A research conducted by the umbrella body of Genocide survivors, IBUKA, has named 265 individuals, including foreigners, in recognition of their role in protecting Tutsi victims during the 1994 Genocide.
The individuals, referred to as “INDAKEMWA”, were yesterday, revealed by the team of researchers from the National University of Rwanda (NUR), and enlisted by IBUKA to conduct the research.
‘INDAKEMWA’ is a Kinyarwanda word that was suggested by the researchers to imply ‘moral credit.’
In his presentation, the team leader, Prof. Jean-Marie Kayishema, said the research was conducted in 240 cells across the country, two in every district. He added that the research also looked at the role of moderate Hutus in protecting Tutsi’s during the Genocide.
Kayishema, added that the research, which started in July last year, studied various possible reasons for some Hutu members’ decision to save their fellow Rwandans who at the time were being hunted.
He said that many respondents said they based their actions on friendship, compassion/mercy for the victims, respect for human rights, opposition to racism, and blood relations with the victims.
“We initially had a total of 372 in the surveyed areas but in the process 107 were disqualified after it was established that despite saving people, they killed, robbed or injured others,” he said adding that only 265 “INDAKEMWA” were qualified following testimonies from those who survived under their protection.
He also explained that the justification of their social status was based upon their heroic actions by risking their lives to save the targets at times.

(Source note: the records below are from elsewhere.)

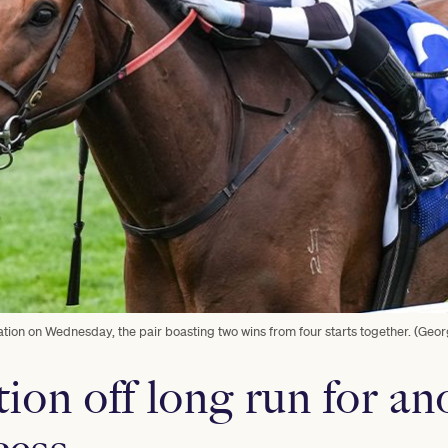
tion on Wednesday, the pair boasting two wins from four starts together. (Geo
ion off long run for an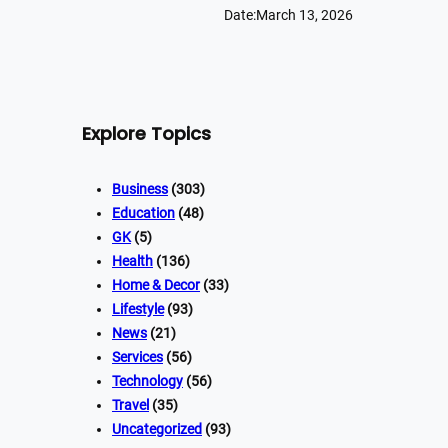
Date:
March 13, 2026
Explore Topics
Business
(303)
Education
(48)
GK
(5)
Health
(136)
Home & Decor
(33)
Lifestyle
(93)
News
(21)
Services
(56)
Technology
(56)
Travel
(35)
Uncategorized
(93)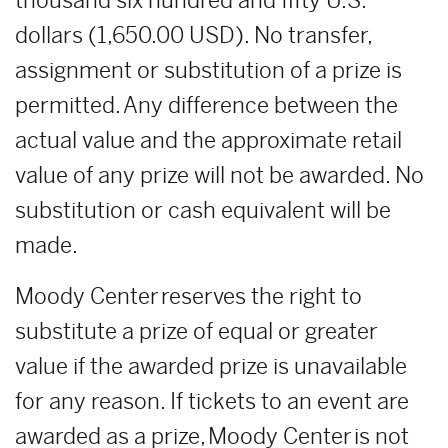
thousand six hundred and fifty U.S.
dollars (1,650.00 USD). No transfer,
assignment or substitution of a prize is
permitted. Any difference between the
actual value and the approximate retail
value of any prize will not be awarded. No
substitution or cash equivalent will be
made.
Moody Center reserves the right to
substitute a prize of equal or greater
value if the awarded prize is unavailable
for any reason. If tickets to an event are
awarded as a prize, Moody Center is not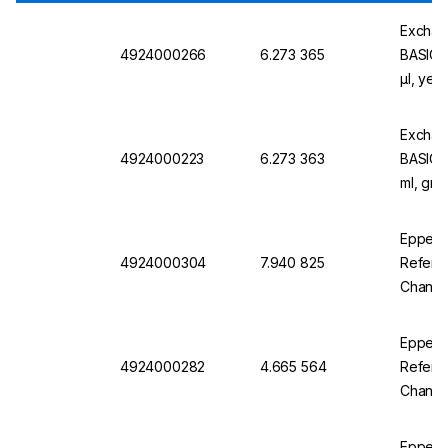
Exchan
4924000266
6.273 365
BASIC v
µl, yel
Exchan
4924000223
6.273 363
BASIC v
ml, gre
Eppend
4924000304
7.940 825
Referen
Channel
Eppend
4924000282
4.665 564
Referen
Channel
Eppend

However, he noted that those who later denied or demonstrated genocide related sentiments were removed from the category as they lacked moral justification.
Kayishema added that the research was a pilot one that needed extension and that most of INDAKEMWA came from farmers with low levels of education whereas very few came from the elite group.
In his remark, the IBUKA chairman, Theodore Simburudari, said the research findings would help the government efforts to promote unity and reconciliation and urged members of the public with related information to forward it to IBUKA or researchers.